As our sister publication GenomeWeb Daily News reports, "a trio of papers from researchers associated with the ARRA Autism Sequencing Collaborative appearing in this week's issue of Nature outline exome sequencing studies that have identified de novo mutations associated with autism spectrum disorders."
Yale University School of Medicine's Stephan Sanders and his colleagues used a whole-exome sequencing approach on 928 individuals, including 200 phenotypically discordant sibling pairs, through which they found that "highly disruptive (nonsense and splice-site) de novo mutations in brain-expressed genes are associated with autism spectrum disorders and carry large effects."

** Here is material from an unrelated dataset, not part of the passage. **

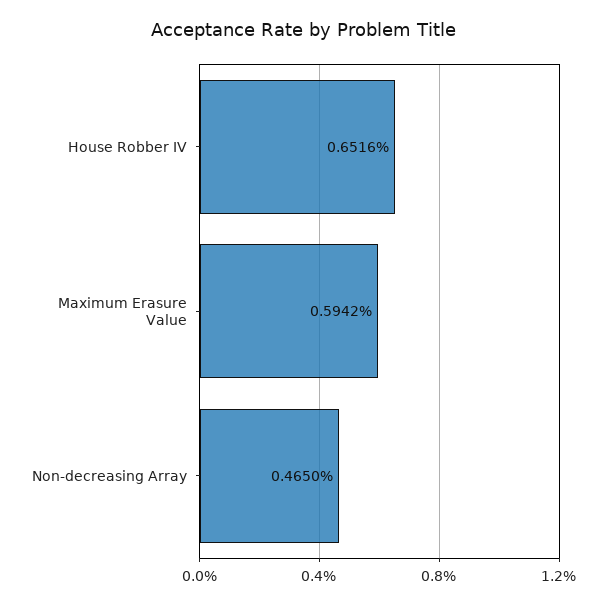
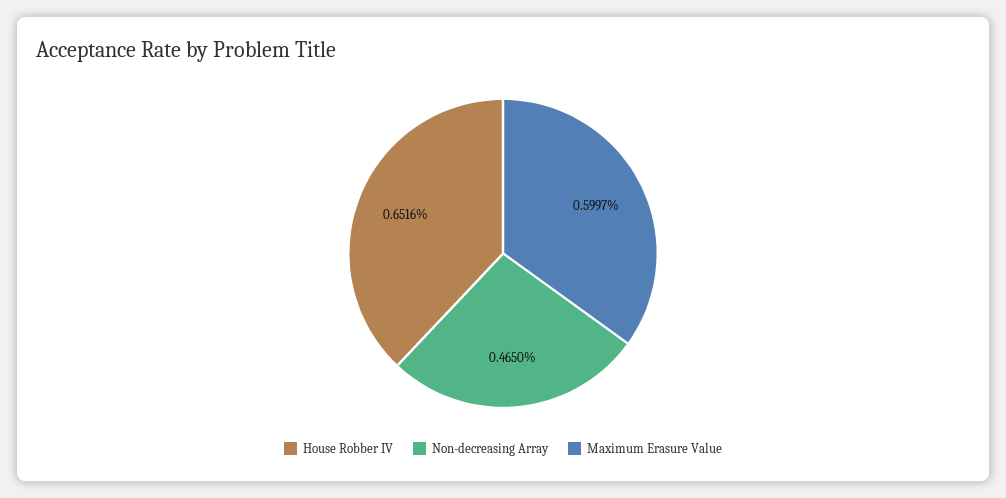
Maximum Erasure Value: 0.5942 -> 0.5997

The University of Washington School of Medicine's Brian O'Roak et al. report having sequenced the exomes of 209 parent-child trios exhibiting sporadic autism spectrum disorders and 50 unaffected siblings from some of those families, finding that "de novo point mutations are overwhelmingly paternal in origin and positively correlated with paternal age, consistent with the modest increased risk for children of older fathers to develop ASD [autism spectrum disorders]."

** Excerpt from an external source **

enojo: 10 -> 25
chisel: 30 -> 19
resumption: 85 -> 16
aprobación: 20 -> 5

Finally, a team led by Massachusetts General Hospital and Harvard Medical School's Benjamin Neale reports having sequenced the exomes of 175 ASD parent-child trios, finding that "fewer than half of the cases (46.3 [percent]) carry a missense or nonsense de novo variant," and that "the overall rate of mutation is only modestly higher than the expected rate." However, the team did find that "the proteins encoded by genes that harbored de novo missense or nonsense mutations showed a higher degree of connectivity among themselves and to previous ASD genes as indexed by protein-protein interaction screens."

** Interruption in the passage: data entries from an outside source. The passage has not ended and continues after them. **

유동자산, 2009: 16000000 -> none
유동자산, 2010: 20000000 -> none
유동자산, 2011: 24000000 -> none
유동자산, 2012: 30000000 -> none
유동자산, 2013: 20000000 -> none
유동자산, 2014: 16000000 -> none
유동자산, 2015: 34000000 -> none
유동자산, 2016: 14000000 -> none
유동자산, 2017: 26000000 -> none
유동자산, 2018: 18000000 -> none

On a different note over in Nature Methods, investigators at Stanford University and Cold Spring Harbor Laboratory in New York present a computational framework to identify RNA editing sites using transcriptome and deep-sequencing data from the same individual. "As compared with previous methods, our approach identified a large number of Alu and non-Alu RNA editing sites with high specificity," the authors write. "We also found that editing of non-Alu sites appears to be dependent on nearby edited Alu sites, possibly through the locally formed double-stranded RNA structure."